Deep Similarity Learning Loss Functions in Data Transformation for Class Imbalance
This work addresses classification challenges in multi-class imbalanced datasets, offering a novel pre-processing approach that modifies feature distributions without altering class sizes, though it is incremental in nature.
The paper tackles multi-class imbalanced data classification by using deep neural networks to learn new embedded representations through triplet loss functions, achieving improved performance over existing pre-processing methods and basic neural networks on benchmark datasets.

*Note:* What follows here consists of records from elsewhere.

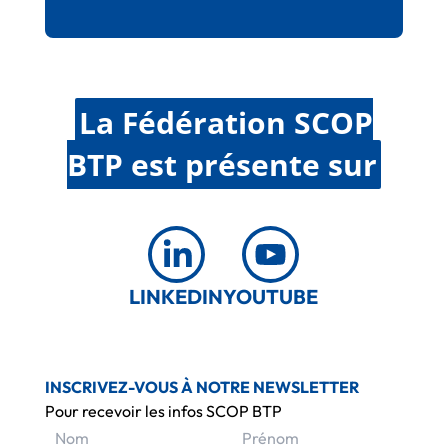
La Fédération SCOP
BTP est présente sur
LINKEDIN
YOUTUBE
INSCRIVEZ-VOUS À NOTRE NEWSLETTER
Pour recevoir les infos SCOP BTP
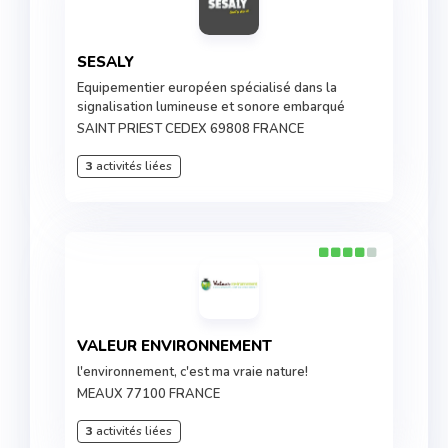
SESALY
Equipementier européen spécialisé dans la
signalisation lumineuse et sonore embarqué
SAINT PRIEST CEDEX 69808 FRANCE
3
activités liées
VALEUR ENVIRONNEMENT
l'environnement, c'est ma vraie nature!
MEAUX 77100 FRANCE
3
activités liées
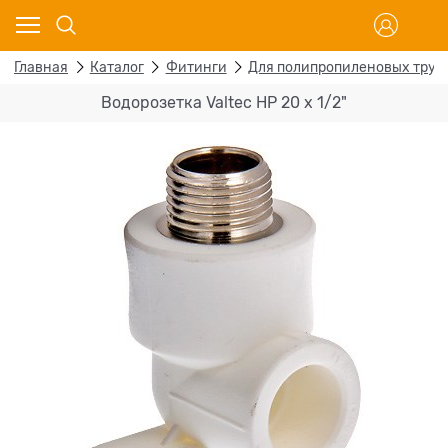
Главная
Каталог
Фитинги
Для полипропиленовых труб
Водорозетка Valtec НР 20 х 1/2"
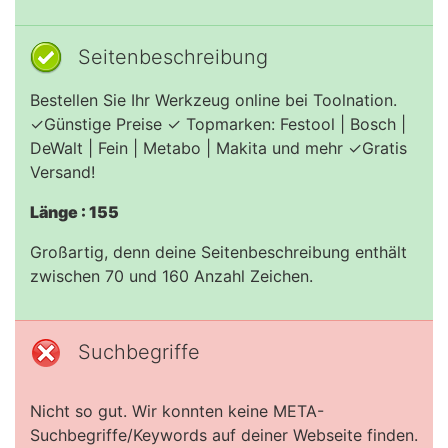
Seitenbeschreibung
Bestellen Sie Ihr Werkzeug online bei Toolnation.
✓Günstige Preise ✓ Topmarken: Festool | Bosch |
DeWalt | Fein | Metabo | Makita und mehr ✓Gratis
Versand!
Länge : 155
Großartig, denn deine Seitenbeschreibung enthält
zwischen 70 und 160 Anzahl Zeichen.
Suchbegriffe
Nicht so gut. Wir konnten keine META-
Suchbegriffe/Keywords auf deiner Webseite finden.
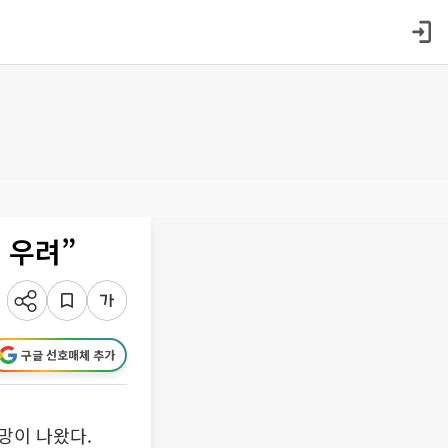
 우려”
구글 선호매체 추가
망이 나왔다.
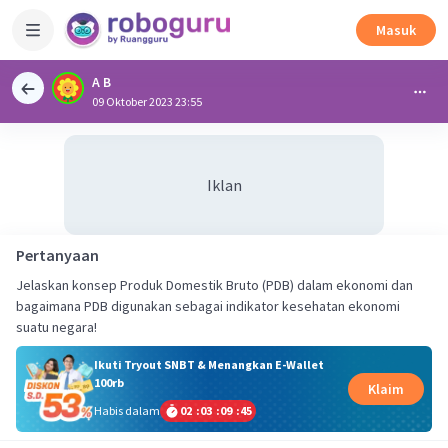
Masuk
A B
09 Oktober 2023 23:55
Iklan
Pertanyaan
Jelaskan konsep Produk Domestik Bruto (PDB) dalam ekonomi dan
bagaimana PDB digunakan sebagai indikator kesehatan ekonomi
suatu negara!
Ikuti Tryout SNBT & Menangkan E-Wallet
100rb
Klaim
Habis dalam
02
:
03
:
09
:
45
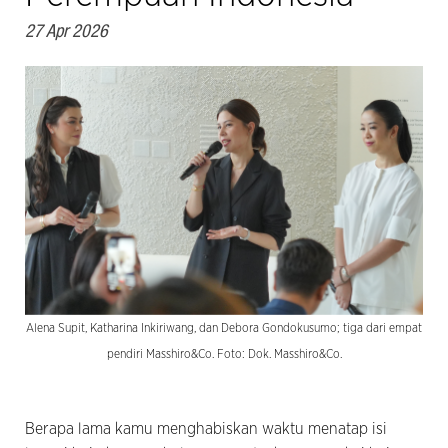
27 Apr 2026
Alena Supit, Katharina Inkiriwang, dan Debora Gondokusumo; tiga dari empat
pendiri Masshiro&Co. Foto: Dok. Masshiro&Co.
Berapa lama kamu menghabiskan waktu menatap isi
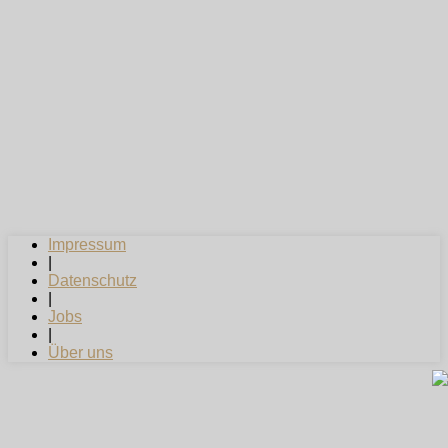
Impressum
|
Datenschutz
|
Jobs
|
Über uns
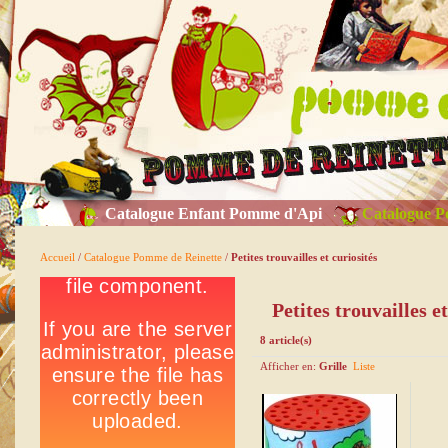
Catalogue Enfant Pomme d'Api
Catalogue P
Accueil
/
Catalogue Pomme de Reinette
/
Petites trouvailles et curiosités
Petites trouvailles et
8 article(s)
Afficher en:
Grille
Liste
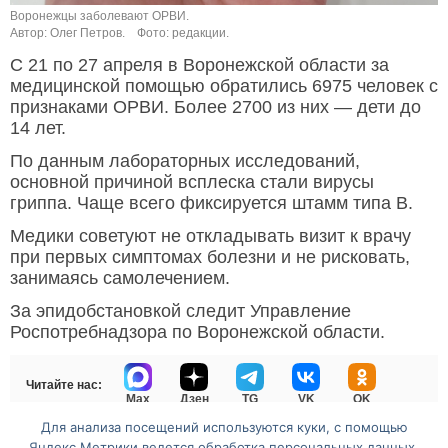
Воронежцы заболевают ОРВИ.
Автор: Олег Петров.
Фото: редакции.
С 21 по 27 апреля в Воронежской области за
медицинской помощью обратились 6975 человек с
признаками ОРВИ. Более 2700 из них — дети до
14 лет.
По данным лабораторных исследований,
основной причиной всплеска стали вирусы
гриппа. Чаще всего фиксируется штамм типа В.
Медики советуют не откладывать визит к врачу
при первых симптомах болезни и не рисковать,
занимаясь самолечением.
За эпидобстановкой следит Управление
Роспотребнадзора по Воронежской области.
Читайте нас:
Max
Дзен
TG
VK
OK
Для анализа посещений используются куки, с помощью
Яндекс.Метрики ведется обработка персональных данных.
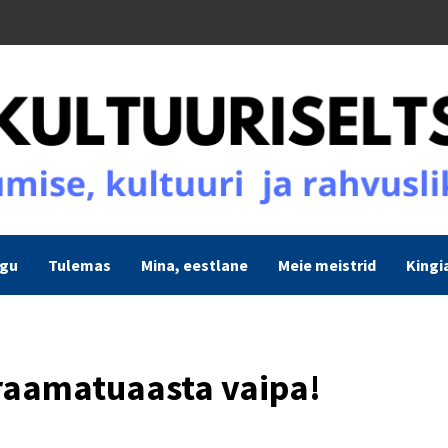
ogu
Tulemas
Mina, eestlane
Meie meistrid
Kingi
 raamatuaasta vaipa!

Improving the classification of multi-class imbalanced data is more difficult than its two-class counterpart. In this paper, we use deep neural networks to train new representations of tabular multi-class data. Unlike the typically developed re-sampling pre-processing methods, our proposal modifies the distribution of features, i.e. the positions of examples in the learned embedded representation, and it does not modify the class sizes. To learn such embedded representations we introduced various definitions of triplet loss functions: the simplest one uses weights related to the degree of class imbalance, while the next proposals are intended for more complex distributions of examples and aim to generate a safe neighborhood of minority examples. Similarly to the resampling approaches, after applying such preprocessing, different classifiers can be trained on new representations. Experiments with popular multi-class imbalanced benchmark data sets and three classifiers showed the advantage of the proposed approach over popular pre-processing methods as well as basic versions of neural networks with classical loss function formulations.